48 panneaux d'exposition et 80 pièces historiques, parmi lesquelles des sculptures en bois du Mont Fuji trouvées dans le salon Daiichi de Shanghai - le premier lieu de "réconfort" créé par l'armée d'occupation japonaise -, des enregistrements audios, des rapports de femmes de réconfort chinoises, des boîtes de préservatifs et des photos de soldats japonais.
Des documents portant sur 158 lieux de "réconfort" à Shanghai et sur 67 autres situés dans la province de Hainan (sud), sont également exposés.

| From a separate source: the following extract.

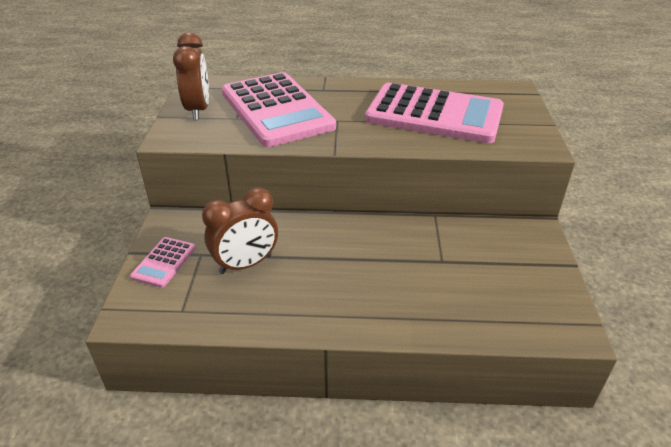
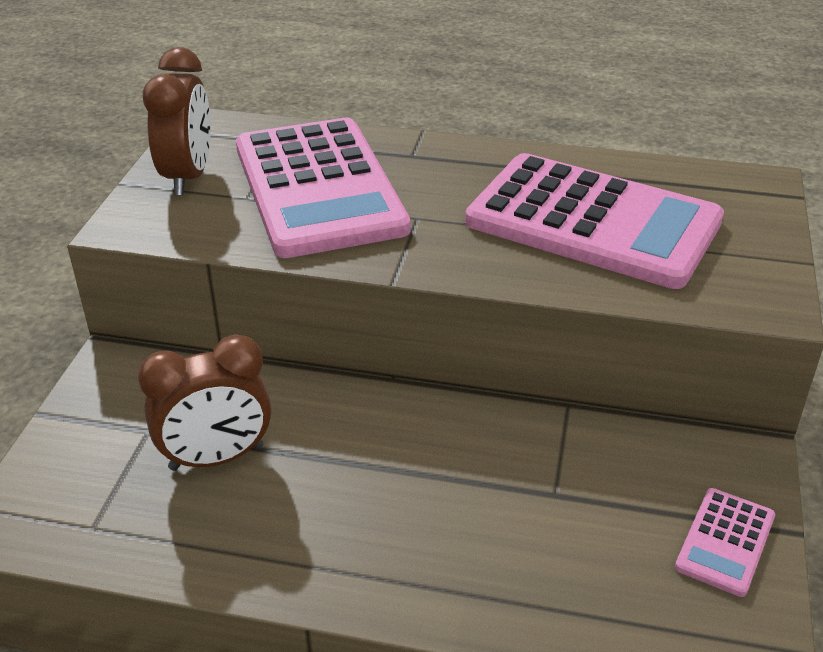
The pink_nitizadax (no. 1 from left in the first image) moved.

Selon les chercheurs du entre de recherche sur les femmes de réconfort chinoises de l'Ecole normale de Shanghai, on dénombre plus de 200 000 femmes de réconfort en Chine, 47% d'entre elles étant toujours en vie. "Nous avons créé des archives pour que les gens prennent conscience de l'existence de ces victimes et pour qu'ils se souviennent d'elles, car même si les années ont passé, les femmes de réconfort, elles, n'appartiennent pas au passé", a dit Su Zhiliang, professeur et directeur du centre de recherche.
L'exposition a ouvert ses portes deux jours avant le 70ème anniveraire de l'"incident du 7 juillet", en 1937, qui a marqué le début de la guerre de résistance de la Chine contre le Japon. Elle sera ouverte au public du 5 au 12 juillet, du 10 au 15 août et du 31 aôut au 5 septembre.